**PROBLEM DESCRIPTION**
Pick up the regression and time series course page below and keep writing it from its final line.

START PAGE EXCERPT

David Darmon
MA 440-01, Regression and Time Series Analysis
Fall 2019
Tuesday, 11:40 AM — 1:00 PM, Howard Hall 212
Friday, 11:40 AM — 1:00 PM, Howard Hall 308
Here's the official description:
Covers topics related to multiple regression techniques, including testing the assumptions required for each to be valid. This includes applications to yield curve smoothing, pricing, and investment models, and the use of principal component analysis. Also covered are techniques for the analysis and modeling of time series data and forecasting.
This class covers linear statistical models: what they are, how to estimate and use them, and how to make inferences from them. Our focus will be on data analysis, statistical modeling and prediction, and critical thinking about what a statistical model can and cannot tell us about a scientific question. We will cover both classical methods of inference, including their often unrealistic assumptions, as well as more assumption-free methods. Ultimately, our goal is to use linear statistical models to explore and analyze data and report our findings to a community of peers.
Prerequisites
MA 116 or MA 118 or MA 126, passed with a grade of C- or higher, and MA 151 or MA 220 or BE 251, passed with a grade of C- or higher.
Professor
Dr. David Darmon | | ddarmon [at] monmouth.edu |
| | Howard Hall 241 |
Topics, Notes, Readings
This is currently a tentative listing of topics, in order.
- Statistical models for bivariate data: Statistical prediction: the predictor and the response. The line of best fit as a data-summary device. A statistical model as a story for how the data are generated. Where does the 'randomness' come from in the first place? Populations, super-populations, and no-populations.
- Exploratory Data Analysis with R: Histograms, scatter plots, and smoothers.
- Statistical models for simple linear regression: The least-squares line. Interpreting the regression coefficients: slope and intercept. Viewing the data as a random sample from a population. The standard line: simple linear regression with Gaussian noise (SLRGN).

END PAGE EXCERPT
START INFORMATION SUPPLIED

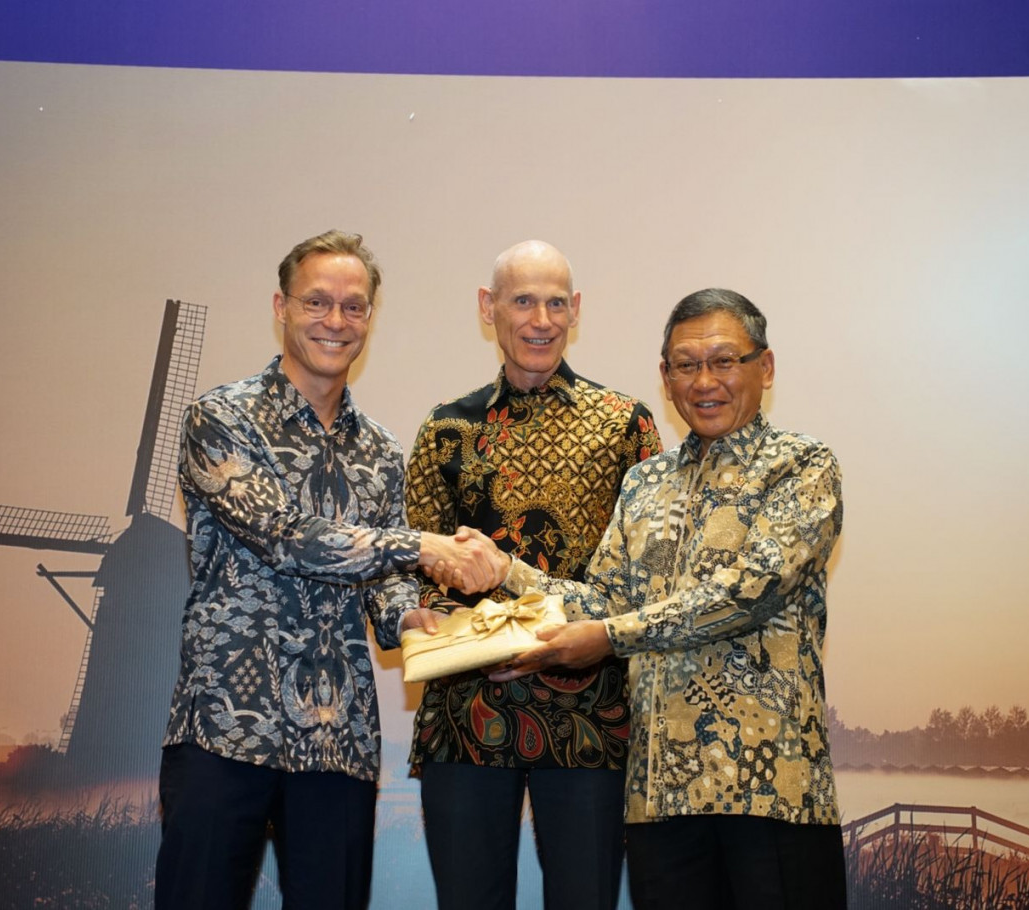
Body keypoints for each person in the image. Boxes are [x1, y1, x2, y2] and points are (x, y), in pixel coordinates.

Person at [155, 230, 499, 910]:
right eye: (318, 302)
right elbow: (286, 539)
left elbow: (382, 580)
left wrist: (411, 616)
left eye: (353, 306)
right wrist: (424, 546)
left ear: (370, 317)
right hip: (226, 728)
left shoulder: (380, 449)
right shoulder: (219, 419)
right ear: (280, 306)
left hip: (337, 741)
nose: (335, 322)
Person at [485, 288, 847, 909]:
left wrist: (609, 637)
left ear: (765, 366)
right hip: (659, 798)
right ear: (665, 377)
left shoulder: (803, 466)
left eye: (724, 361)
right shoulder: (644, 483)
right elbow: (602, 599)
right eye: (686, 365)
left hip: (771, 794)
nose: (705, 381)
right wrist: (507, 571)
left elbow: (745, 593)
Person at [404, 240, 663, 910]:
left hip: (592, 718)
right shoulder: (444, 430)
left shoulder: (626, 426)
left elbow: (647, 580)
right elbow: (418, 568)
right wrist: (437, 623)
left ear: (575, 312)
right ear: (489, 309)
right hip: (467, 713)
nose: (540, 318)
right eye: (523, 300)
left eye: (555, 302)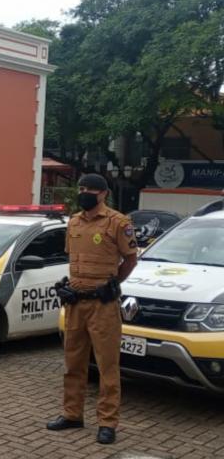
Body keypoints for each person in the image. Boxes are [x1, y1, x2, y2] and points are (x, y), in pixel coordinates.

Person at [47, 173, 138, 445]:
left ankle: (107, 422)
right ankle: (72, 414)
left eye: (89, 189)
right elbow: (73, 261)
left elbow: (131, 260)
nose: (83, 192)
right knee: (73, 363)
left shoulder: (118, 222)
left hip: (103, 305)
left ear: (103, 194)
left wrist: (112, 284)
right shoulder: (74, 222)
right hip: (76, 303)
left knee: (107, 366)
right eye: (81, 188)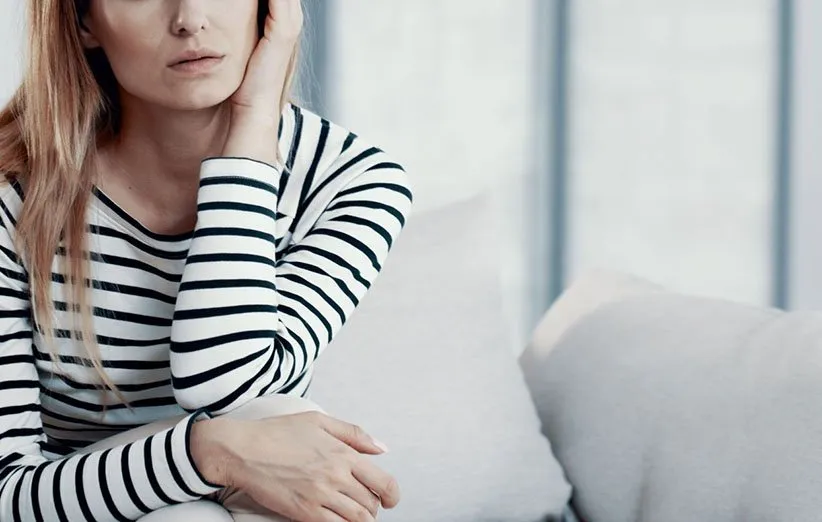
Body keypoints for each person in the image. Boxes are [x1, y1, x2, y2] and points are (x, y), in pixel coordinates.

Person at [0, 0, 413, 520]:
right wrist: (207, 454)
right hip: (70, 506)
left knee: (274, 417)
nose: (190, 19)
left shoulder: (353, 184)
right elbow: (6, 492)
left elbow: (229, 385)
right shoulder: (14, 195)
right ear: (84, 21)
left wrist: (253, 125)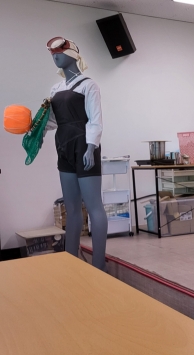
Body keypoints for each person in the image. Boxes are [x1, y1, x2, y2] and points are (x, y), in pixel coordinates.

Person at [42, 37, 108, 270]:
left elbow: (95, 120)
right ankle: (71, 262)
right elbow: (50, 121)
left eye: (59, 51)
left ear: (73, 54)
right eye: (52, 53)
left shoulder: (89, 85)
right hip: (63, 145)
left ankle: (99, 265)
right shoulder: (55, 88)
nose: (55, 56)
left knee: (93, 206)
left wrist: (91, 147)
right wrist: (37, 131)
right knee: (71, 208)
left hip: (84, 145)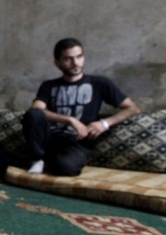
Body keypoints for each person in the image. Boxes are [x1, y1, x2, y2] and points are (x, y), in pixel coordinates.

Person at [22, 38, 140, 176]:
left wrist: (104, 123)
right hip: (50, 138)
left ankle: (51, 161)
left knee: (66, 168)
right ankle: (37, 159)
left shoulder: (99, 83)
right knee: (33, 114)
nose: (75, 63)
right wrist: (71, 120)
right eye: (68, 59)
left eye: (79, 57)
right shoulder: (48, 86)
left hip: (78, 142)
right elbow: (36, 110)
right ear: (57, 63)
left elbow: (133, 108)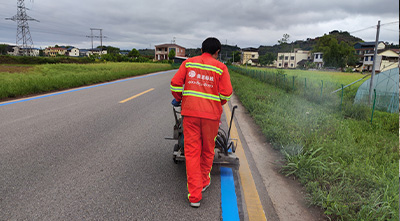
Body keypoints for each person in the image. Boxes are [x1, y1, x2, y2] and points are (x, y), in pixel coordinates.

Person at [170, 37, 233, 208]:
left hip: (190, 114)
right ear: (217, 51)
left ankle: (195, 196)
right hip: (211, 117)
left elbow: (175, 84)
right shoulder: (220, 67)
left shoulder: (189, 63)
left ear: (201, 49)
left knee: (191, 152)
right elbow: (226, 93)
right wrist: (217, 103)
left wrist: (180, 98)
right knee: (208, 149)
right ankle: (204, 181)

END INFORMATION SUPPLIED

**TASK ANSWER**
- Checking assumptions before we infer: Sample residuals. Residual plots from the sample residuals. Where the SLRGN model can go wrong, and what it looks like. Checking validity using out-of-sample performance. Transforming the predictor and response to handle common violations.
- Inferences for parameters of a simple linear regression: Properties of the simple linear regression estimators under random sampling from a population, in general, and under the SLRGN model, in particular. Estimation and hypothesis testing under the SLRGN model. Confidence curves as summaries of all available information about regression parameters. Bootstrapping: when the data is a population of its own. Confidence intervals and \(P\)-values via bootstrapping. Confidence curves via bootstrapping.
- Inferences for expected values of a simple linear regression: Standard errors and confidence sets for the population line. Prediction intervals for a new measurement from the population.
- Assessing the simple linear regression as a predictive model: Predictive error. In-sample error. Out-of-sample error. Cross-validated error. Bootstrapping estimates of errors.
- Multiple linear regression: Like simple linear regression, but more. Predicting a response with more than one predictor. Least squares and the hyperplane-of-best-fit. Interpreting the regression coefficients. The dependence of population-level regression coefficients on the predictors included in the model.
- Statistical models for multiple linear regression and model checking: The multiple linear regression with Gaussian noise (MLRGN) model. Assumption checking for the MLRGN model. Common departures from the MLRGN model, and how they show up in the sample residuals.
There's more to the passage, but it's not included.